Both of the signals above reduce, hinder or often stop any flow of value.
Environmental Factors:
Our environmental factors like where we grow up, who we meet and how we engage with them either support the above or they create the necessary stimuli to resolve it. This is also the reason why throughout history wealth can stay within families due to learned behaviours, because we learn behaviours and mental models of the world from our family, peers and immediate community. We’ve all heard that you become the average of the people that you hangout with. Founders that are able to effectively evolve as the business grows are able to;
- Maintain their composure through systems, emotional intelligence and awareness.

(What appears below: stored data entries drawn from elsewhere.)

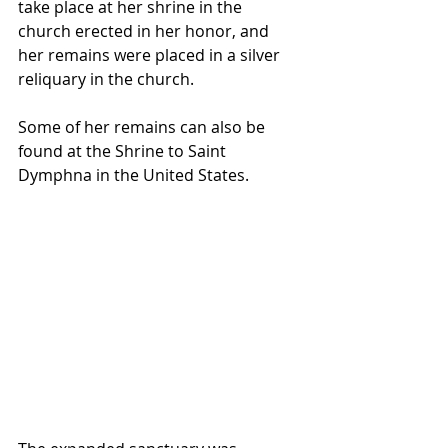
take place at her shrine in the 
church erected in her honor, and 
her remains were placed in a silver 
reliquary in the church. 
Some of her remains can also be 
found at the Shrine to Saint 
Dymphna in the United States.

- Build new mental models and behaviours by interacting with role models and peers, with a growth mindset.
Quick Fixes:
Remembering that the reason we have shared etiquette and pro-active communication is so that we can remove friction to capital flow and economic activity. The outputs rockstar founders get right in bringing investors into emerging markets are below;
- Building advocacy among stakeholders even when they are being paid. I see this when founders are conscious of asking for someone’s effort rather than expecting it.
- Having a less than 24 hour email response time. Even if you don’t have an answer to the question, acknowledge the email or query and then get back as soon as possible.
- Proactively sending a tentative invite or suggesting available dates and times for meetings, when an introduction is made or with follow ups.
- An inferred respect of other stakeholders time. This is usually evident when someone provides context and details for a meeting or you can tell they’ve placed effort into research and work prior to asking for support.
- Having the documents and collateral ready to close. When founders have their marketing collateral, pitch decks and basic deal room ready.
- Sending monthly stakeholder and investor updates. Making sure that your supporters have plenty of avenues to support your journey and cheer for you and your team.
As you can probably tell from the steps it took to get to the quick fixes. Most differences in etiquette have no real malice attached, just a difference of the path in life we were given. With that said, the next wave of rockstar founders continue to multiply their impact on the world by being amazing conscious communicators.
Note: The above are quick fixes for dealing with parties external to your organisation. People that you may at times need to charge your “trust battery” with.